• Document section:
◆ ◆ ◆ ◆ ◆
Disaster Recovery Use Case #2 – Human Error

Datrium’s Automatrix platform offers a comprehensive set of features that enables fast and cost-efficient disaster recovery (DR) mitigation for enterprises. In this blog post series, we’re looking at the four most recognizable use cases that cause organizations to trigger a DR plan:

 

  • Human error
  • Power failure
  • Natural disasters
  • Ransomware (link)

 

You’ll learn how Datrium helps organizations in each of these cases. With every new blog post in this series, we’ll introduce more details about the platform’s features and capabilities.

In the previous post, we provided an introduction to the Datrium solution and architecture. Automatrix is a single powerful platform that includes DVX with all its capabilities (primary storage, deduplication, compression, encryption, backup, and replication), Cloud DVX for long-term retention in the cloud, and ControlShift for orchestrating disaster recovery. We also introduced Datrium Disaster Recovery with VMware Cloud on AWS which offers 10x more cost effective DR. With its on-demand model, you only pay for DR resources in the event of a disaster or when testing.  

In this article, we’ll cover how a DR plan can help with inevitable human errors.

 

Human Error

A 2016 report by the Ponemon Institute found human error to be the second most common reason for datacenter downtime, accounting for 22% of all incidents.

Another study by the Uptime Institute suggests the problem may be even worse. Uptime’s analysis of datacenter outages found that more than 70% were directly attributable to human error, and staff training was one of the biggest datacenter oversights.

 

2016 report by the Ponemon Institute

 

How can this problem be mitigated? The most common procedures may include shielding emergency buttons, documented methods and procedures, consistent operating practices, ongoing personnel training, secure access policies etc.
◆ ◆ ◆ ◆ ◆
• Raw data:
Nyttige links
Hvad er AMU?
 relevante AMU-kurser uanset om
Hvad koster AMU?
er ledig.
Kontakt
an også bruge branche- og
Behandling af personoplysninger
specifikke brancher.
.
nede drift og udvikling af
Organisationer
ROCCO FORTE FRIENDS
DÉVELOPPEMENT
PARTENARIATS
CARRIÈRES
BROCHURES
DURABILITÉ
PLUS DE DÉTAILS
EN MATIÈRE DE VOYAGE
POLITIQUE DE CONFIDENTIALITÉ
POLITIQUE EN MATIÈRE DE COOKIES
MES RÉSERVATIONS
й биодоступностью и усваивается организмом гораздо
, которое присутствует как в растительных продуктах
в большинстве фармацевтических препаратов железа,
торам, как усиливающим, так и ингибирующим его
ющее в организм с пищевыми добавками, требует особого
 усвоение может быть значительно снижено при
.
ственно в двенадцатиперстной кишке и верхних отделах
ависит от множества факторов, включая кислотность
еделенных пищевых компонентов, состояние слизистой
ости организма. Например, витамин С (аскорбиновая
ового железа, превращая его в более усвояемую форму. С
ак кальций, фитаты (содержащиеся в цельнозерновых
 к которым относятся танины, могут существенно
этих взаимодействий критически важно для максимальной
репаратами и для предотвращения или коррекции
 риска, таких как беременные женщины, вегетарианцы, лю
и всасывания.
◆ ◆ ◆ ◆ ◆
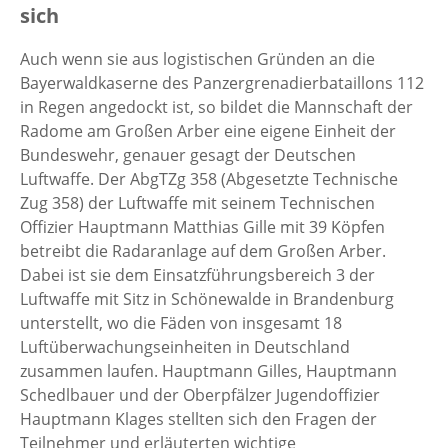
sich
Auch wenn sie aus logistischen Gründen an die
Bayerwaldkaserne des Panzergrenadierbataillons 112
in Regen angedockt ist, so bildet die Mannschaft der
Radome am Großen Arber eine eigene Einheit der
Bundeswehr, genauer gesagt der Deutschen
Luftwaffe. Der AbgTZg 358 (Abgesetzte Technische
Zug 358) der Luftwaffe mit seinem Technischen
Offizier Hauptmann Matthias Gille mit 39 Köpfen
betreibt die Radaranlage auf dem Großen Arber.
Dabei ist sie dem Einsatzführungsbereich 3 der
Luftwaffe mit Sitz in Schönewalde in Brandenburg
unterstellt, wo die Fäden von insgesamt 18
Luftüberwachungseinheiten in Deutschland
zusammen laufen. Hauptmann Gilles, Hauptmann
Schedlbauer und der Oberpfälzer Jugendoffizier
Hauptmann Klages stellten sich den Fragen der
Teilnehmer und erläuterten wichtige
◆ ◆ ◆ ◆ ◆
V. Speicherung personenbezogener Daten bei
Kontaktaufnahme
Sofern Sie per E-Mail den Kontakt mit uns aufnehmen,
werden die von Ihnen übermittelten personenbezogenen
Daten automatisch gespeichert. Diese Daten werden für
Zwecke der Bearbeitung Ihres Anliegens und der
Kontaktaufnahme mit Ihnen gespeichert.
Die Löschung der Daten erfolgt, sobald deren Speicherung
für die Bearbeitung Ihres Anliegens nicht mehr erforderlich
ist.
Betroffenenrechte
◆ ◆ ◆ ◆ ◆
• Actions to take:
- 1) Revise the disaster recovery post starting with "In the previous" and going on through "of all incidents.", changing "cost effective" to "cost-efficient".
- 2) In the disaster recovery post, what share of datacenter outages did the Uptime Institute's analysis attribute directly to human error?
- 3) Carry on the disaster recovery post about human error from the point where it stops.

• Answers for this exercise:
- 1)
In the previous post, we provided an introduction to the Datrium solution and architecture. Automatrix is a single powerful platform that includes DVX with all its capabilities (primary storage, deduplication, compression, encryption, backup, and replication), Cloud DVX for long-term retention in the cloud, and ControlShift for orchestrating disaster recovery. We also introduced Datrium Disaster Recovery with VMware Cloud on AWS which offers 10x more cost-efficient DR. With its on-demand model, you only pay for DR resources in the event of a disaster or when testing.  

In this article, we’ll cover how a DR plan can help with inevitable human errors.

 

Human Error

A 2016 report by the Ponemon Institute found human error to be the second most common reason for datacenter downtime, accounting for 22% of all incidents.

- 2) More than 70%.

- 3)
Unfortunately, even if you take every precaution, human error can’t be fully eradicated. We’re all human beings, and humans make mistakes.

The single best way to safeguard against human errors and lessen the potential impact on the business is to maintain a regular, secure backup system alongside a clear recovery plan that allows you to restore operations immediately if needed.

There are two common scenarios when it comes to recovering from human error; the first one is recovering applications on the same site if you have a partial failure, and the second is a full datacenter recovery on a DR site.

 

1. Partial or Application Recovery

When you discover a partial failure, your goal is to restore to a safe state as quickly as possible. I’ll cover the most common cases within the context of Automatrix and its capabilities.

Due to its disaggregated architecture, Automatrix can execute non-disruptive snapshots and backups of VMs and applications with an RPO as low a one minute. Then restarting a snapshot into the live production environment is simple, and restores have zero RTO. However, because there’s no need to copy data from a backup silo or from a different toolset, restores are virtually instantaneous.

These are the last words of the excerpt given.